Coerência e contraste
Depois de Incêndios, o dramaturgo libanês Wajdi Mouawad confirma, em Céus, a determinação em reler a tragédia grega à luz da contemporaneidade. Essa influência não se manifesta tão-somente nos desdobramentos extremados das relações entre pais e filhos destacados nesse texto, centrado nos esforços de uma equipe – formada por Blaise Centier, Charlie Eliot Johns, Vincent Chef-Chef, Dolores Haché e pelo novo integrante, Clément Szymanowski, o único capaz de elucidar o misterioso desaparecimento de Valery Masson – para desarticular um atentado terrorista. O elo com a tragédia vem à tona, em especial, no contraponto entre a firmeza individual e a regra instituída, que remete ao confronto entre indivíduo e Estado frequente nas tragédias gregas, realçada aqui no instante em que Chef-Chef é convencido pelo grupo a dar continuidade ao trabalho, a despeito das ordens para interrompê-lo.

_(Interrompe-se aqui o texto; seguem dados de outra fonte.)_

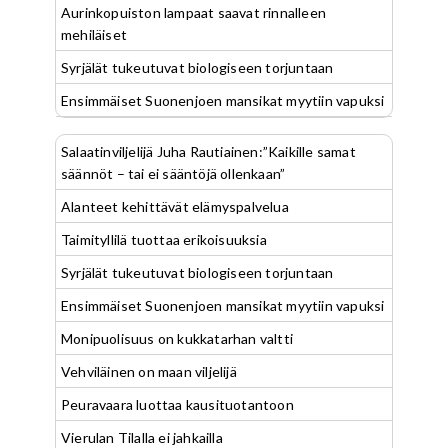
Aurinkopuiston lampaat saavat rinnalleen
mehiläiset
Syrjälät tukeutuvat biologiseen torjuntaan
Ensimmäiset Suonenjoen mansikat myytiin vapuksi
Salaatinviljelijä Juha Rautiainen:”Kaikille samat
säännöt – tai ei sääntöjä ollenkaan”
Alanteet kehittävät elämyspalvelua
Taimityllilä tuottaa erikoisuuksia
Syrjälät tukeutuvat biologiseen torjuntaan
Ensimmäiset Suonenjoen mansikat myytiin vapuksi
Monipuolisuus on kukkatarhan valtti
Vehviläinen on maan viljelijä
Peuravaara luottaa kausituotantoon
Vierulan Tilalla ei jahkailla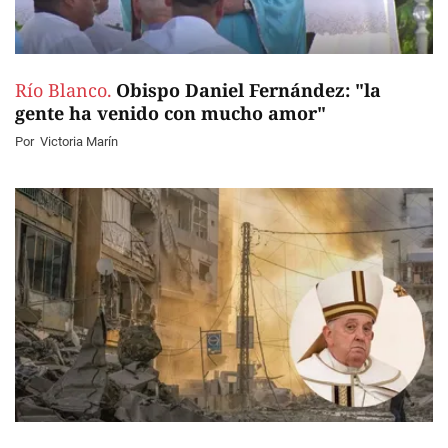
Río Blanco.
Obispo Daniel Fernández: "la
gente ha venido con mucho amor"
Por
Victoria Marín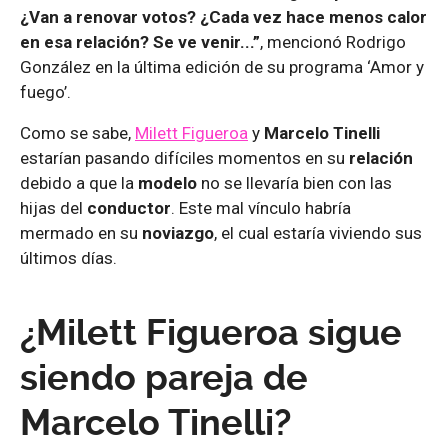
¿Van a renovar votos? ¿Cada vez hace menos calor
en esa relación? Se ve venir...”
, mencionó Rodrigo
González en la última edición de su programa ‘Amor y
fuego’.
Como se sabe,
Milett Figueroa
y
Marcelo Tinelli
estarían pasando difíciles momentos en su
relación
debido a que la
modelo
no se llevaría bien con las
hijas del
conductor
. Este mal vínculo habría
mermado en su
noviazgo
, el cual estaría viviendo sus
últimos días.
¿Milett Figueroa sigue
siendo pareja de
Marcelo Tinelli?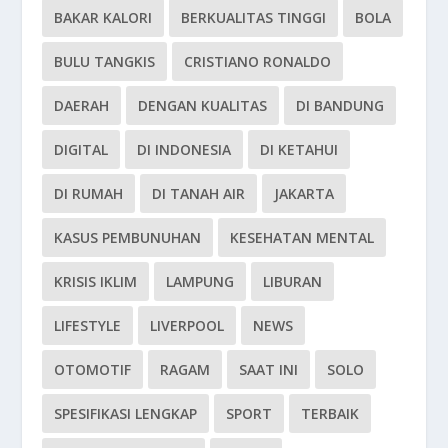
BAKAR KALORI
BERKUALITAS TINGGI
BOLA
BULU TANGKIS
CRISTIANO RONALDO
DAERAH
DENGAN KUALITAS
DI BANDUNG
DIGITAL
DI INDONESIA
DI KETAHUI
DI RUMAH
DI TANAH AIR
JAKARTA
KASUS PEMBUNUHAN
KESEHATAN MENTAL
KRISIS IKLIM
LAMPUNG
LIBURAN
LIFESTYLE
LIVERPOOL
NEWS
OTOMOTIF
RAGAM
SAAT INI
SOLO
SPESIFIKASI LENGKAP
SPORT
TERBAIK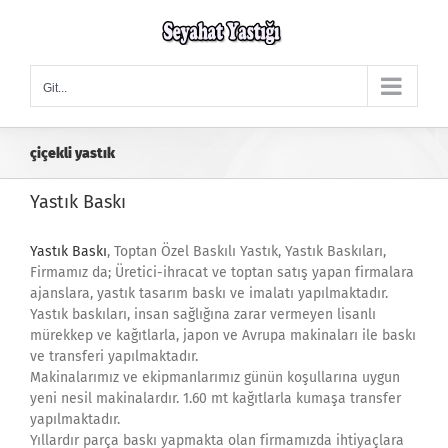
Skip
to
content
Git...
çiçekli yastık
Yastık Baskı
Yastık Baskı
, Toptan Özel Baskılı Yastık, Yastık Baskıları,
Firmamız da; Üretici-ihracat ve toptan satış yapan firmalara
ajanslara, yastık tasarım baskı ve imalatı yapılmaktadır.
Yastık baskıları, insan sağlığına zarar vermeyen lisanlı
mürekkep ve kağıtlarla, japon ve Avrupa makinaları ile baskı
ve transferi yapılmaktadır.
Makinalarımız ve ekipmanlarımız günün koşullarına uygun
yeni nesil makinalardır. 1.60 mt kağıtlarla kumaşa transfer
yapılmaktadır.
Yıllardır parça baskı yapmakta olan firmamızda ihtiyaçlara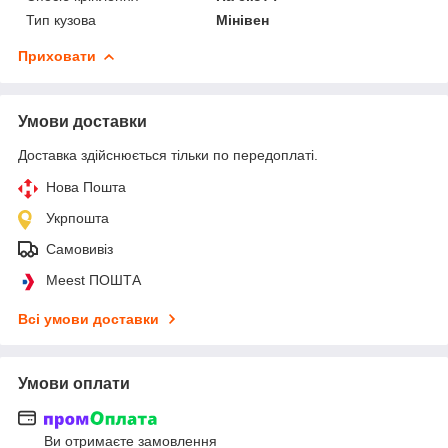
Тип кузова
Мінівен
Приховати
Умови доставки
Доставка здійснюється тільки по передоплаті.
Нова Пошта
Укрпошта
Самовивіз
Meest ПОШТА
Всі умови доставки
Умови оплати
Ви отримаєте замовлення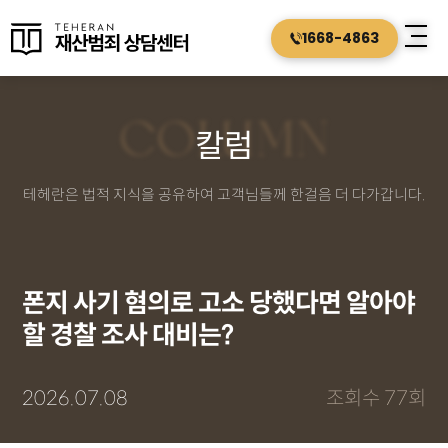
1668-4863
COLUMN
칼럼
테헤란은 법적 지식을 공유하여 고객님들께 한걸음 더 다가갑니다.
폰지 사기 혐의로 고소 당했다면 알아야
할 경찰 조사 대비는?
2026.07.08
조회수 77회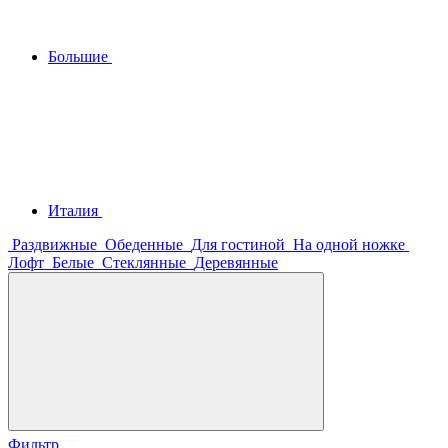
Большие
Италия
Раздвижные
Обеденные
Для гостиной
На одной ножке
Лофт
Белые
Стеклянные
Деревянные
Фильтр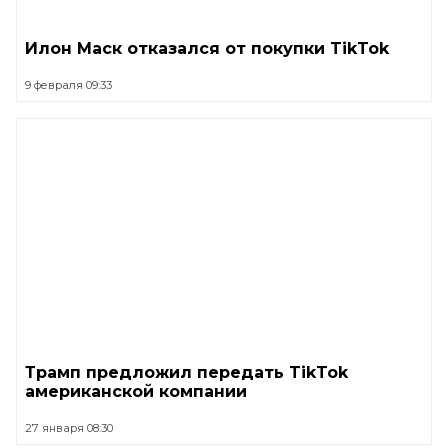
Илон Маск отказался от покупки TikTok
9 февраля 09:33
Трамп предложил передать TikTok
американской компании
27 января 08:30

Mouawad intercala esferas de ação: há os personagens superiores em hierarquia aos que estão em cena, mencionados, mas invisíveis aos olhos dos espectadores, e os personagens propriamente ditos da peça, confinados num bunker, captados em conjunto (unidos ou em conflito, porém engajados no objetivo comum de deter o atentado) e em separado em seus universos privados. Diretor da montagem (e atuando no vídeo como Masson) em cartaz no Teatro Poeira, Aderbal Freire-Filho entrelaça esses planos com habilidade num espetáculo marcado por ritmo azeitado.
Como em outras montagens assinadas por Aderbal é possível perceber uma tendência do encenador a se afastar da dinâmica realista. Os procedimentos que colocam o realismo em tensão nem sempre se revelam orgânicos, a julgar pelas breves inclusões do público na cena e pelas sugestões de espelhos falsos (na tela de fundo que compõe o cenário ocorrem projeções de imagens de espectadores diversos dos que estão assistindo ao espetáculo).
Há uma austeridade que atravessa a montagem, particularidade que também guarda conexão com a tragédia, presente na cenografia de Fernando Mello da Costa, nos figurinos de cores neutras (só o de Eliot Johns destoa um pouco dessa condução) de Antônio Medeiros e na iluminação de intensidade medida de Maneco Quinderé. Já a música de Tato Taborda contrasta com a secura das demais criações ao evocar a leveza de números circenses, escolha que atrita de modo interessante com o suspense crescente da peça de Mouawad, dado valorizado na encenação de Aderbal, que, contudo, toma o devido cuidado para não mirar apenas no caráter de trama evidenciado no texto.
O resultado alcançado junto aos atores, que permanecem nas laterais do espaço quando seus personagens estão fora do foco da ação, é irregular. Isaac Bernat transmite segurança como Centier, líder inicial das operações, em interpretação destituída de excessos. Rodrigo Pandolfo potencializa no corpo a inquietação e o descontentamento de Chef-Chef, elementos imperantes na virada do personagem. Charles Fricks estabelece contracena fluente com o filho, Viktor (Antonio Rabelo, em vídeo), mas se distancia da contenção própria da tragédia com o derramamento emocional de sua cena final. Silvia Buarque imprime máscara dramática que sublinha a carga de Haché. Felipe de Carolis procura dimensionar o deslocamento de Szymanowski dentro do grupo, o que justifica, em parte, certa linearidade numa atuação que, de qualquer maneira, poderia ser mais nuançada.
Em Céus, o público deve reconhecer características da dramaturgia de Mouawad e da direção de Aderbal (que esteve à frente de Incêndios), o que não significa que esse espetáculo se apresente como uma mera repetição de propostas.